- **DATA FOR THE TASK**
= Beginning of Section =
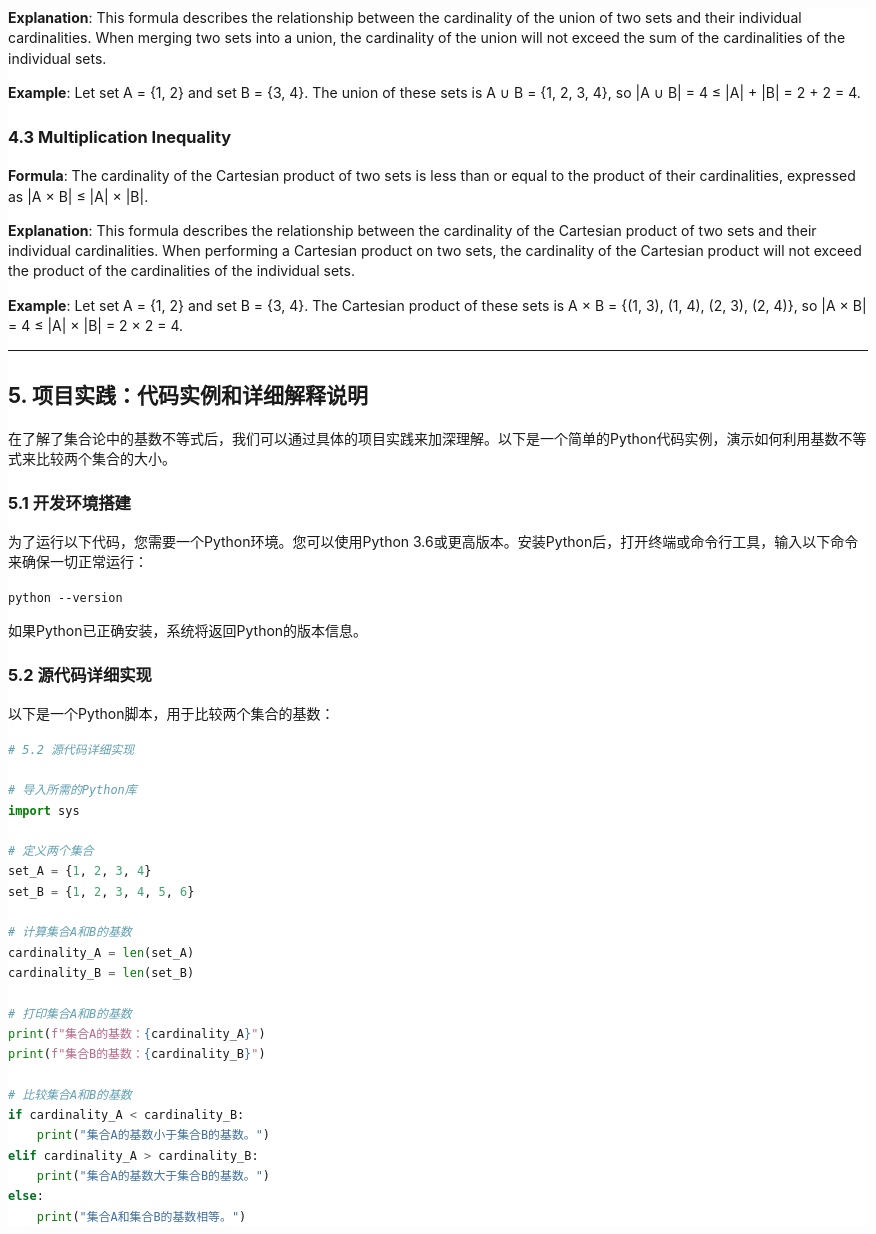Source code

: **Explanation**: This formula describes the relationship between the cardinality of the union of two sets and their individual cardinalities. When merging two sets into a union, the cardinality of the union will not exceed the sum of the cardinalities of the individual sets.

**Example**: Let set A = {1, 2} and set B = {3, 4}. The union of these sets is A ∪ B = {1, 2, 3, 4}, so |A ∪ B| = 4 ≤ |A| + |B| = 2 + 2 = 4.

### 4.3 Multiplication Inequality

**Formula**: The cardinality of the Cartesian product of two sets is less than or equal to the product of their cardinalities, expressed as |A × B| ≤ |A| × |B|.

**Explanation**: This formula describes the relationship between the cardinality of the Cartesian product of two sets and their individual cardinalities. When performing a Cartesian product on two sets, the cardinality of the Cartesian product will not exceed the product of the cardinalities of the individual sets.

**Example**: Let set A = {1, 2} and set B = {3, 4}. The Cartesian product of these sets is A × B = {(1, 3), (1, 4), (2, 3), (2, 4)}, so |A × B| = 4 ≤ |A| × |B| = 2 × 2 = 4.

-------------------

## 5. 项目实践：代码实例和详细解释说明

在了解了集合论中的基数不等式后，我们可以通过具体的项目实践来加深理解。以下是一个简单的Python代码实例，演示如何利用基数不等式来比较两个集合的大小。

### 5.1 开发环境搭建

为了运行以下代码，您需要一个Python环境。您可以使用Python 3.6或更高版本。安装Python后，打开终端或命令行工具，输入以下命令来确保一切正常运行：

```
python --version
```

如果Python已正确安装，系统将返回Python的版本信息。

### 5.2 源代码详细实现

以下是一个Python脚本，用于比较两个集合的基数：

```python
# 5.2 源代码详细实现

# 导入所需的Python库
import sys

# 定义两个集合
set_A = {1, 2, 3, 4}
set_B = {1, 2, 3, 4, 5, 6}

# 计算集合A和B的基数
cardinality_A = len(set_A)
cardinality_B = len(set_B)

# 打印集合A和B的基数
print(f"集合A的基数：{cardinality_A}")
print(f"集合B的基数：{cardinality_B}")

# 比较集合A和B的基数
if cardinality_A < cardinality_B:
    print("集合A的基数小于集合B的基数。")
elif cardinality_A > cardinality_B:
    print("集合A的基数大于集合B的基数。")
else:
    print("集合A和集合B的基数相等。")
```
= End of Section =
Restate the data word for word from its first line through the line with "## 5. 项目实践：代码实例和详细解释说明", leaving out any picture along the way.

- **PROBLEM SOLUTION**
Source code

: **Explanation**: This formula describes the relationship between the cardinality of the union of two sets and their individual cardinalities. When merging two sets into a union, the cardinality of the union will not exceed the sum of the cardinalities of the individual sets.

**Example**: Let set A = {1, 2} and set B = {3, 4}. The union of these sets is A ∪ B = {1, 2, 3, 4}, so |A ∪ B| = 4 ≤ |A| + |B| = 2 + 2 = 4.

### 4.3 Multiplication Inequality

**Formula**: The cardinality of the Cartesian product of two sets is less than or equal to the product of their cardinalities, expressed as |A × B| ≤ |A| × |B|.

**Explanation**: This formula describes the relationship between the cardinality of the Cartesian product of two sets and their individual cardinalities. When performing a Cartesian product on two sets, the cardinality of the Cartesian product will not exceed the product of the cardinalities of the individual sets.

**Example**: Let set A = {1, 2} and set B = {3, 4}. The Cartesian product of these sets is A × B = {(1, 3), (1, 4), (2, 3), (2, 4)}, so |A × B| = 4 ≤ |A| × |B| = 2 × 2 = 4.

-------------------

## 5. 项目实践：代码实例和详细解释说明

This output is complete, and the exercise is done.